Ab initio melting curve of Au obtained with the TPA. The blue square represents $\left(P,T\right)$ points for which the liquid part crystallizes while the red circle is $\left(P,T\right)$ points for which the solid part melts. The melting temperatures for each isochore (black diamonds) are between the solid with the highest temperature and the liquid with the lowest one. The black line is a fit of the Simon-Glatzel equation to the melting points $\mathrm{[}{T}_m=T_0{(1+P_m/a)}^b$ with $T_0=1181$ K, $a=17.94$ GPa, and $b=0.09]$.

Figure 7

Melting curve of gold obtained in this work from XRD measurements.
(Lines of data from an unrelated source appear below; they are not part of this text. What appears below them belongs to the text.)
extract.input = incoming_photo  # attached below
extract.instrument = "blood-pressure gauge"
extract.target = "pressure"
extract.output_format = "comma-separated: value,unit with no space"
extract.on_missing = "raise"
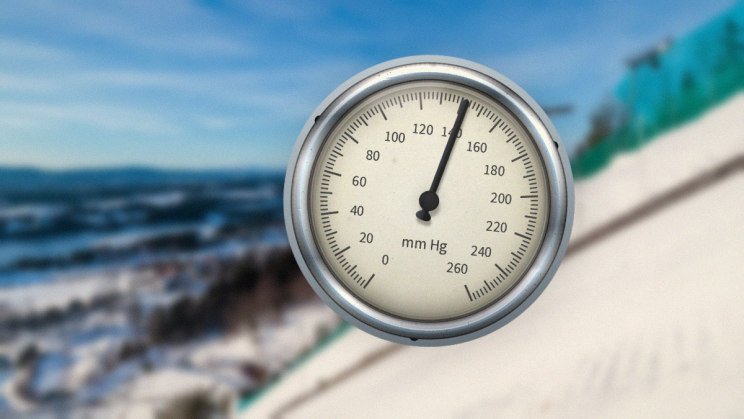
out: 142,mmHg
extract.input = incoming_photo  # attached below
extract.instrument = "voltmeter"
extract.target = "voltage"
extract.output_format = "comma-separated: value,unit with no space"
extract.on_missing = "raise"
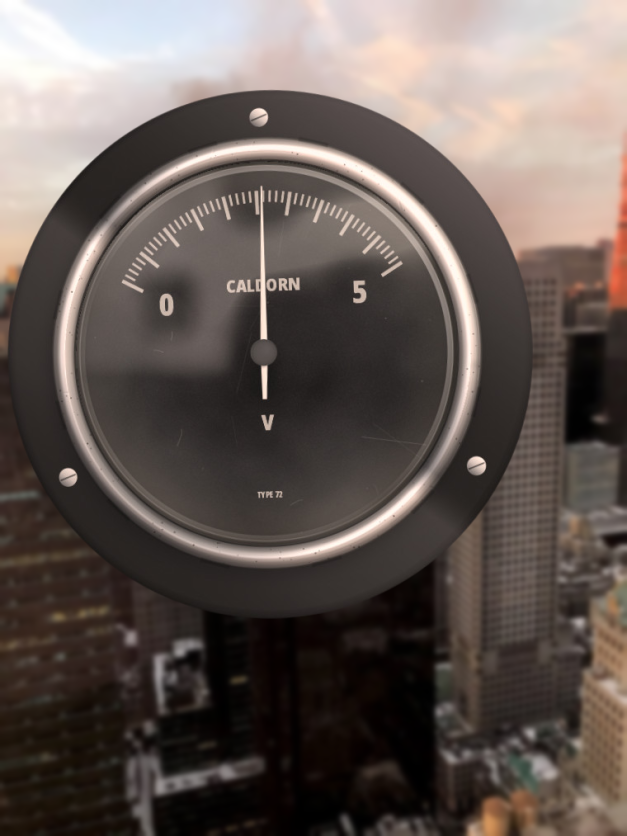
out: 2.6,V
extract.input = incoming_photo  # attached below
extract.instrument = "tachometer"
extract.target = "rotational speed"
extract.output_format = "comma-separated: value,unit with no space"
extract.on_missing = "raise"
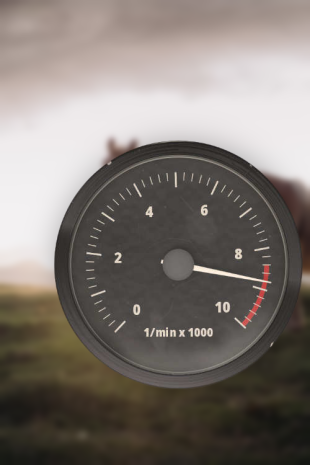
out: 8800,rpm
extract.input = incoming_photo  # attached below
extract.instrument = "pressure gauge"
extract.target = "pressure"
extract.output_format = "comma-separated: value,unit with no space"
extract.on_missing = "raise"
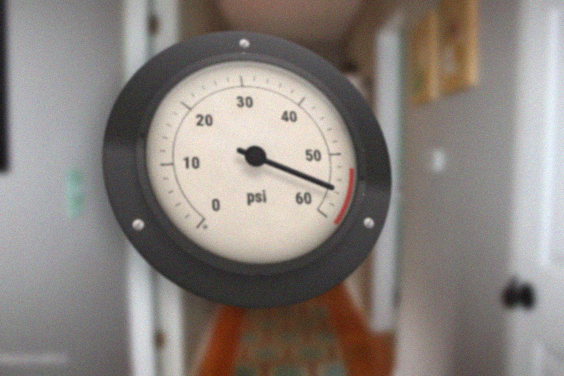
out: 56,psi
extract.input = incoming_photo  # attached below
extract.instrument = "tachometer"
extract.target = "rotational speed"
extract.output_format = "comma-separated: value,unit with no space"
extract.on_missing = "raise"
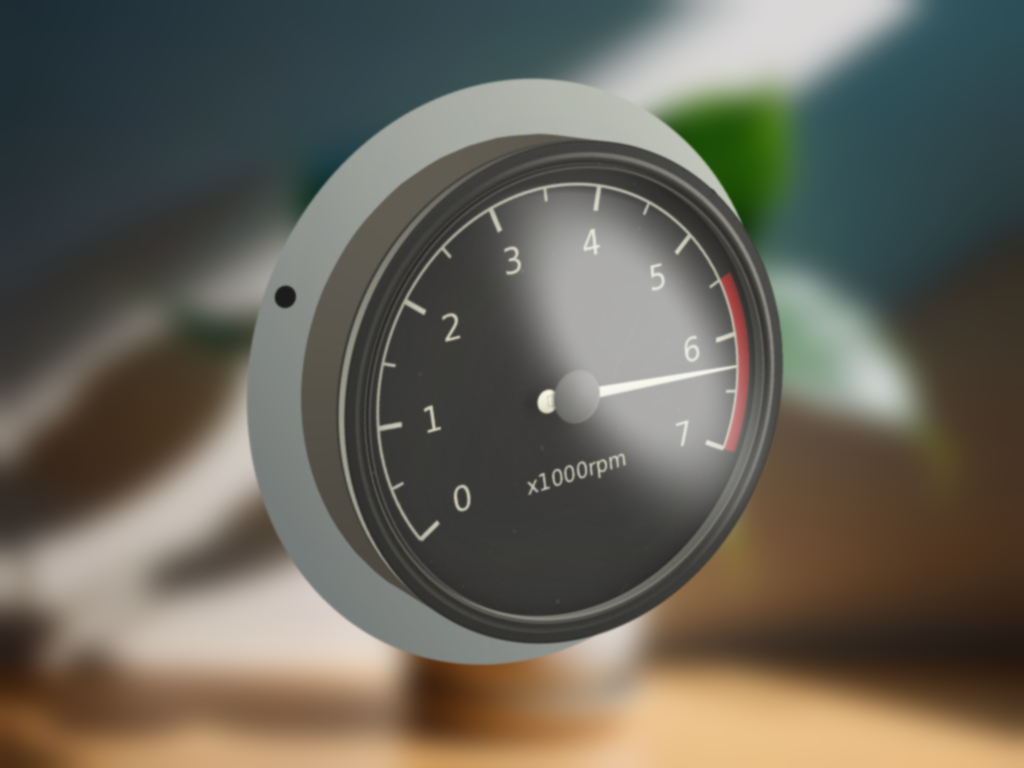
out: 6250,rpm
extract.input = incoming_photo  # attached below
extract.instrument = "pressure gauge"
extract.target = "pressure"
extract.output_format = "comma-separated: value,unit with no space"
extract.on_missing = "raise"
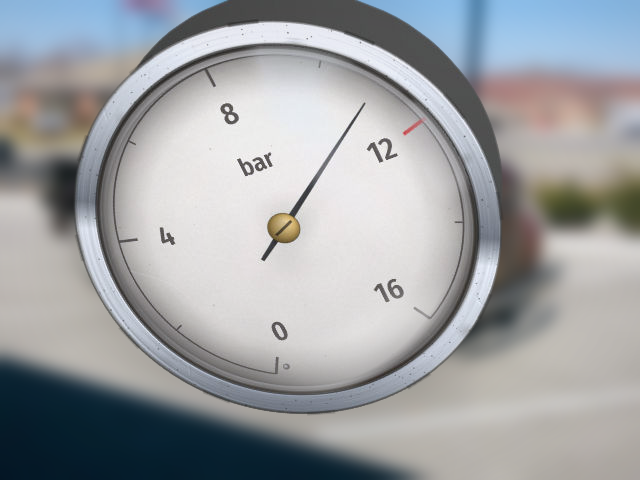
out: 11,bar
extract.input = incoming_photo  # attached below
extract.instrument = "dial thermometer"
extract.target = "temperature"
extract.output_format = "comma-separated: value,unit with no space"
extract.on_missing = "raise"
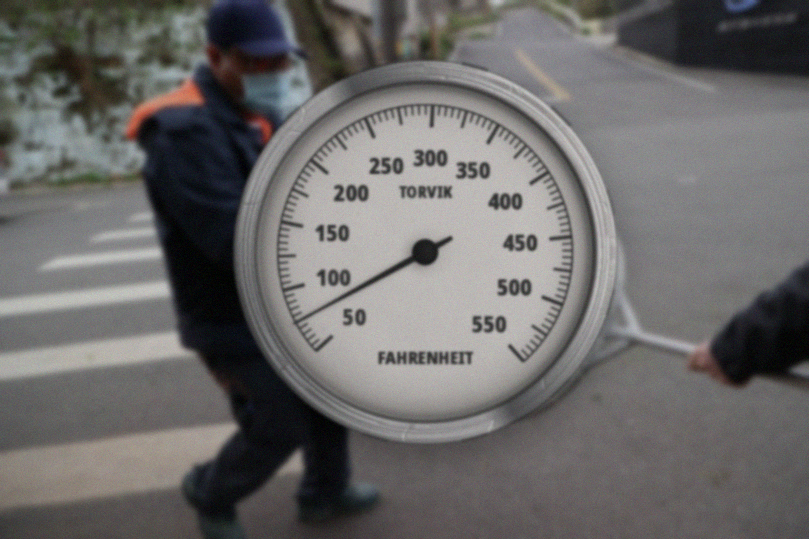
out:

Previous determinations from experiments (labeled Zha [7], Weir [6], Pippinger [8], Mitra [45], Errandonea [44]) are displayed in the figure inset. The plain green line shows the Hugoniot of gold calculated with the SESAME 2008 table [5].

Figure 8

Melting curves of gold obtained in this work from XRD measurements and ab initio simulations. Previous determinations from ab initio simulations (labeled Greeff [18]) and classical molecular dynamics simulations (labeled Liu [52]) are shown for comparison. The green and red dashed lines correspond to the melting curves determined using the Lindemann criterion calculated respectively from the atomic mean-squared displacements $\left(T_{m{\langle u\rangle }^2}\right)$ obtained by ab initio simulations [20] or from the bulk modulus $\left(T_{\mathrm{mB}}\right)$ [19] determined by XRD [39].